Segment Start: PROVIDED RECORDS
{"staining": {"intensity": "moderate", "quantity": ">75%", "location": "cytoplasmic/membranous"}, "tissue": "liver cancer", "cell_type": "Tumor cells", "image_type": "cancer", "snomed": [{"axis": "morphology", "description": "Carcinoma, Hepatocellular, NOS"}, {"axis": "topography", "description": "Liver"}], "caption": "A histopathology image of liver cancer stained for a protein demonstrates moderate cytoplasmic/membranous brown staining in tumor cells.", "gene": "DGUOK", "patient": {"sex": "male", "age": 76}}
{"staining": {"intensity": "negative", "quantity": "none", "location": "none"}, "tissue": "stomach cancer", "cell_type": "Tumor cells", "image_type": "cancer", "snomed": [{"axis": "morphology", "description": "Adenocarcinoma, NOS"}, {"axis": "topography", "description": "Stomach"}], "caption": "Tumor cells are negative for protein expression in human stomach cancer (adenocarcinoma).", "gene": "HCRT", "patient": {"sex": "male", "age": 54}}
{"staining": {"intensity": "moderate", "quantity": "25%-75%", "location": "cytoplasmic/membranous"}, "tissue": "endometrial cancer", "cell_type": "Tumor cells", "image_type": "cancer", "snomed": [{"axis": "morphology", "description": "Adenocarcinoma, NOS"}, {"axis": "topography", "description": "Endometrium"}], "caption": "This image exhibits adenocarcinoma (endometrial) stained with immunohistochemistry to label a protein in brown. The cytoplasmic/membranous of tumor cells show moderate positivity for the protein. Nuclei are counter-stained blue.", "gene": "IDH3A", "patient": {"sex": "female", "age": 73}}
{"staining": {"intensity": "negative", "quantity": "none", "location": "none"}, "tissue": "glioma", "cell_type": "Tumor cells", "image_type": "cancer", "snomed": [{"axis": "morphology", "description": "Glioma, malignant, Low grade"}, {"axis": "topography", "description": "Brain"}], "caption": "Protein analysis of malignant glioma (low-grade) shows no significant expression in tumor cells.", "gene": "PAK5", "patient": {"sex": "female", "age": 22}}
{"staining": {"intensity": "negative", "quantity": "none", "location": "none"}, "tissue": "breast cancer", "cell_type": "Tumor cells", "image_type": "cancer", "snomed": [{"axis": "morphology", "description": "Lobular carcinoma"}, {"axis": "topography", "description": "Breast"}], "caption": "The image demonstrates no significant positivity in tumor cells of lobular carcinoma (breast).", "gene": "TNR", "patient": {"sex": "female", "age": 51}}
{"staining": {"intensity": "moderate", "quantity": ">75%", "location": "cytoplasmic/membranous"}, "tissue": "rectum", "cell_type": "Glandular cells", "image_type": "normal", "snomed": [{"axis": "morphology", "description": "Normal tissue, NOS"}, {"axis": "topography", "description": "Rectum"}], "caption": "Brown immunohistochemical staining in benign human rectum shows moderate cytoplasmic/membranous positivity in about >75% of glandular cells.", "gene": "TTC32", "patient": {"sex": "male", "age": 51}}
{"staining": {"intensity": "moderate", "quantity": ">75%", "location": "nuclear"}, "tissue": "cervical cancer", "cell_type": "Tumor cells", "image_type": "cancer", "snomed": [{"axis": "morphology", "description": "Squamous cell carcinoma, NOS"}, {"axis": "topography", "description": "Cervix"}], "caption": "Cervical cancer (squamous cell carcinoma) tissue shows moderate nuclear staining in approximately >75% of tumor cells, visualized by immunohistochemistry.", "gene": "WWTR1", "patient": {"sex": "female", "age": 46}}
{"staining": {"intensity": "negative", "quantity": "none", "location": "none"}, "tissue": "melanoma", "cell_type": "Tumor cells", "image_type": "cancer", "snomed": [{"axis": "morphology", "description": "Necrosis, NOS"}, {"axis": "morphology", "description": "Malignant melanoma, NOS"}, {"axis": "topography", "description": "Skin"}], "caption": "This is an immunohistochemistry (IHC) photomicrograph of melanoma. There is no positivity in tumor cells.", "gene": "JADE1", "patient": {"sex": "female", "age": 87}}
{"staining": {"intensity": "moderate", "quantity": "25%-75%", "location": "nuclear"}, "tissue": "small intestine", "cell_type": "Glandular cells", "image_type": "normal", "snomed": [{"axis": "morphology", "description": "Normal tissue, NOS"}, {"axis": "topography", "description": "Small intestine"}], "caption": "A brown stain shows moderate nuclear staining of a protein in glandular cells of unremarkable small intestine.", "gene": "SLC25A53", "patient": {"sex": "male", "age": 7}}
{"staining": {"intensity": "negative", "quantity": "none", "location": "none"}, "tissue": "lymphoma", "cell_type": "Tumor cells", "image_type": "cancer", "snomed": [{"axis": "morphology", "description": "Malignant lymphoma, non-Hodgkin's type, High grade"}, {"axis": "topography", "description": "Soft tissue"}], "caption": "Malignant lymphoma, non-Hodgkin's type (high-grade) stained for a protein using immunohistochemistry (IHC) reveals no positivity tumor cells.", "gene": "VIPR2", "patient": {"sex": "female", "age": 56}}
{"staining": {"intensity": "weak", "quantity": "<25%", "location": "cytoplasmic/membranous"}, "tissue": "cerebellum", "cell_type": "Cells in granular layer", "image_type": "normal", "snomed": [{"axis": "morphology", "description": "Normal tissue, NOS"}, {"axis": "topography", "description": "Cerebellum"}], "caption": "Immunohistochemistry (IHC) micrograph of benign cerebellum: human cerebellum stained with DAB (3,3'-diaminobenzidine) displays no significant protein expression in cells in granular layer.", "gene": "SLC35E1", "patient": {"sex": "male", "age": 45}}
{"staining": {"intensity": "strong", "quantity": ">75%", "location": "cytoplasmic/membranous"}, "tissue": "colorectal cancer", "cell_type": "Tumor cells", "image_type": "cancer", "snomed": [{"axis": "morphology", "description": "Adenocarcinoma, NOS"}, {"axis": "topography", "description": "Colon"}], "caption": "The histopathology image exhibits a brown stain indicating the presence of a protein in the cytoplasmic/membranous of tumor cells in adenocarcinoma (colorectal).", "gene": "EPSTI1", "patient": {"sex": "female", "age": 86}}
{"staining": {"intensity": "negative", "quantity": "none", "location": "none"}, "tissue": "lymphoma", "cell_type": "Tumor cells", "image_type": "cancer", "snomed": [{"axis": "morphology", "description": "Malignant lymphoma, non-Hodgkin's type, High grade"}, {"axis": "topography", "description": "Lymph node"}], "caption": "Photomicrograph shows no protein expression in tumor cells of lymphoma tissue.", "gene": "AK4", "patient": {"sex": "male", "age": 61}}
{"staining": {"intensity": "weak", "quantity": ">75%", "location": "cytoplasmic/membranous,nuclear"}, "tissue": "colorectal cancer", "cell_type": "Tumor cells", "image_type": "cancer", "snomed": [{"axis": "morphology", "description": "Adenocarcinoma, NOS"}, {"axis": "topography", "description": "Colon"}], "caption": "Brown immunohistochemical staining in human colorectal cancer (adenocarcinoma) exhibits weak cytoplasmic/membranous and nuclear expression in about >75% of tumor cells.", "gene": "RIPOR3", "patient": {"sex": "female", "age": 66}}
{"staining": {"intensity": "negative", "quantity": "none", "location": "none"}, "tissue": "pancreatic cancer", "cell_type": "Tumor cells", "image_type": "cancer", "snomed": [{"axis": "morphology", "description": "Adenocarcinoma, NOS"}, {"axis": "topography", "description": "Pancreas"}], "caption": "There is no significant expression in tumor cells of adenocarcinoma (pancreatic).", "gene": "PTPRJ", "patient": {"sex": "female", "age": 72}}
Segment End: PROVIDED RECORDS
Would you repeat each line above exactly as it stands?

{"staining": {"intensity": "moderate", "quantity": ">75%", "location": "cytoplasmic/membranous"}, "tissue": "liver cancer", "cell_type": "Tumor cells", "image_type": "cancer", "snomed": [{"axis": "morphology", "description": "Carcinoma, Hepatocellular, NOS"}, {"axis": "topography", "description": "Liver"}], "caption": "A histopathology image of liver cancer stained for a protein demonstrates moderate cytoplasmic/membranous brown staining in tumor cells.", "gene": "DGUOK", "patient": {"sex": "male", "age": 76}}
{"staining": {"intensity": "negative", "quantity": "none", "location": "none"}, "tissue": "stomach cancer", "cell_type": "Tumor cells", "image_type": "cancer", "snomed": [{"axis": "morphology", "description": "Adenocarcinoma, NOS"}, {"axis": "topography", "description": "Stomach"}], "caption": "Tumor cells are negative for protein expression in human stomach cancer (adenocarcinoma).", "gene": "HCRT", "patient": {"sex": "male", "age": 54}}
{"staining": {"intensity": "moderate", "quantity": "25%-75%", "location": "cytoplasmic/membranous"}, "tissue": "endometrial cancer", "cell_type": "Tumor cells", "image_type": "cancer", "snomed": [{"axis": "morphology", "description": "Adenocarcinoma, NOS"}, {"axis": "topography", "description": "Endometrium"}], "caption": "This image exhibits adenocarcinoma (endometrial) stained with immunohistochemistry to label a protein in brown. The cytoplasmic/membranous of tumor cells show moderate positivity for the protein. Nuclei are counter-stained blue.", "gene": "IDH3A", "patient": {"sex": "female", "age": 73}}
{"staining": {"intensity": "negative", "quantity": "none", "location": "none"}, "tissue": "glioma", "cell_type": "Tumor cells", "image_type": "cancer", "snomed": [{"axis": "morphology", "description": "Glioma, malignant, Low grade"}, {"axis": "topography", "description": "Brain"}], "caption": "Protein analysis of malignant glioma (low-grade) shows no significant expression in tumor cells.", "gene": "PAK5", "patient": {"sex": "female", "age": 22}}
{"staining": {"intensity": "negative", "quantity": "none", "location": "none"}, "tissue": "breast cancer", "cell_type": "Tumor cells", "image_type": "cancer", "snomed": [{"axis": "morphology", "description": "Lobular carcinoma"}, {"axis": "topography", "description": "Breast"}], "caption": "The image demonstrates no significant positivity in tumor cells of lobular carcinoma (breast).", "gene": "TNR", "patient": {"sex": "female", "age": 51}}
{"staining": {"intensity": "moderate", "quantity": ">75%", "location": "cytoplasmic/membranous"}, "tissue": "rectum", "cell_type": "Glandular cells", "image_type": "normal", "snomed": [{"axis": "morphology", "description": "Normal tissue, NOS"}, {"axis": "topography", "description": "Rectum"}], "caption": "Brown immunohistochemical staining in benign human rectum shows moderate cytoplasmic/membranous positivity in about >75% of glandular cells.", "gene": "TTC32", "patient": {"sex": "male", "age": 51}}
{"staining": {"intensity": "moderate", "quantity": ">75%", "location": "nuclear"}, "tissue": "cervical cancer", "cell_type": "Tumor cells", "image_type": "cancer", "snomed": [{"axis": "morphology", "description": "Squamous cell carcinoma, NOS"}, {"axis": "topography", "description": "Cervix"}], "caption": "Cervical cancer (squamous cell carcinoma) tissue shows moderate nuclear staining in approximately >75% of tumor cells, visualized by immunohistochemistry.", "gene": "WWTR1", "patient": {"sex": "female", "age": 46}}
{"staining": {"intensity": "negative", "quantity": "none", "location": "none"}, "tissue": "melanoma", "cell_type": "Tumor cells", "image_type": "cancer", "snomed": [{"axis": "morphology", "description": "Necrosis, NOS"}, {"axis": "morphology", "description": "Malignant melanoma, NOS"}, {"axis": "topography", "description": "Skin"}], "caption": "This is an immunohistochemistry (IHC) photomicrograph of melanoma. There is no positivity in tumor cells.", "gene": "JADE1", "patient": {"sex": "female", "age": 87}}
{"staining": {"intensity": "moderate", "quantity": "25%-75%", "location": "nuclear"}, "tissue": "small intestine", "cell_type": "Glandular cells", "image_type": "normal", "snomed": [{"axis": "morphology", "description": "Normal tissue, NOS"}, {"axis": "topography", "description": "Small intestine"}], "caption": "A brown stain shows moderate nuclear staining of a protein in glandular cells of unremarkable small intestine.", "gene": "SLC25A53", "patient": {"sex": "male", "age": 7}}
{"staining": {"intensity": "negative", "quantity": "none", "location": "none"}, "tissue": "lymphoma", "cell_type": "Tumor cells", "image_type": "cancer", "snomed": [{"axis": "morphology", "description": "Malignant lymphoma, non-Hodgkin's type, High grade"}, {"axis": "topography", "description": "Soft tissue"}], "caption": "Malignant lymphoma, non-Hodgkin's type (high-grade) stained for a protein using immunohistochemistry (IHC) reveals no positivity tumor cells.", "gene": "VIPR2", "patient": {"sex": "female", "age": 56}}
{"staining": {"intensity": "weak", "quantity": "<25%", "location": "cytoplasmic/membranous"}, "tissue": "cerebellum", "cell_type": "Cells in granular layer", "image_type": "normal", "snomed": [{"axis": "morphology", "description": "Normal tissue, NOS"}, {"axis": "topography", "description": "Cerebellum"}], "caption": "Immunohistochemistry (IHC) micrograph of benign cerebellum: human cerebellum stained with DAB (3,3'-diaminobenzidine) displays no significant protein expression in cells in granular layer.", "gene": "SLC35E1", "patient": {"sex": "male", "age": 45}}
{"staining": {"intensity": "strong", "quantity": ">75%", "location": "cytoplasmic/membranous"}, "tissue": "colorectal cancer", "cell_type": "Tumor cells", "image_type": "cancer", "snomed": [{"axis": "morphology", "description": "Adenocarcinoma, NOS"}, {"axis": "topography", "description": "Colon"}], "caption": "The histopathology image exhibits a brown stain indicating the presence of a protein in the cytoplasmic/membranous of tumor cells in adenocarcinoma (colorectal).", "gene": "EPSTI1", "patient": {"sex": "female", "age": 86}}
{"staining": {"intensity": "negative", "quantity": "none", "location": "none"}, "tissue": "lymphoma", "cell_type": "Tumor cells", "image_type": "cancer", "snomed": [{"axis": "morphology", "description": "Malignant lymphoma, non-Hodgkin's type, High grade"}, {"axis": "topography", "description": "Lymph node"}], "caption": "Photomicrograph shows no protein expression in tumor cells of lymphoma tissue.", "gene": "AK4", "patient": {"sex": "male", "age": 61}}
{"staining": {"intensity": "weak", "quantity": ">75%", "location": "cytoplasmic/membranous,nuclear"}, "tissue": "colorectal cancer", "cell_type": "Tumor cells", "image_type": "cancer", "snomed": [{"axis": "morphology", "description": "Adenocarcinoma, NOS"}, {"axis": "topography", "description": "Colon"}], "caption": "Brown immunohistochemical staining in human colorectal cancer (adenocarcinoma) exhibits weak cytoplasmic/membranous and nuclear expression in about >75% of tumor cells.", "gene": "RIPOR3", "patient": {"sex": "female", "age": 66}}
{"staining": {"intensity": "negative", "quantity": "none", "location": "none"}, "tissue": "pancreatic cancer", "cell_type": "Tumor cells", "image_type": "cancer", "snomed": [{"axis": "morphology", "description": "Adenocarcinoma, NOS"}, {"axis": "topography", "description": "Pancreas"}], "caption": "There is no significant expression in tumor cells of adenocarcinoma (pancreatic).", "gene": "PTPRJ", "patient": {"sex": "female", "age": 72}}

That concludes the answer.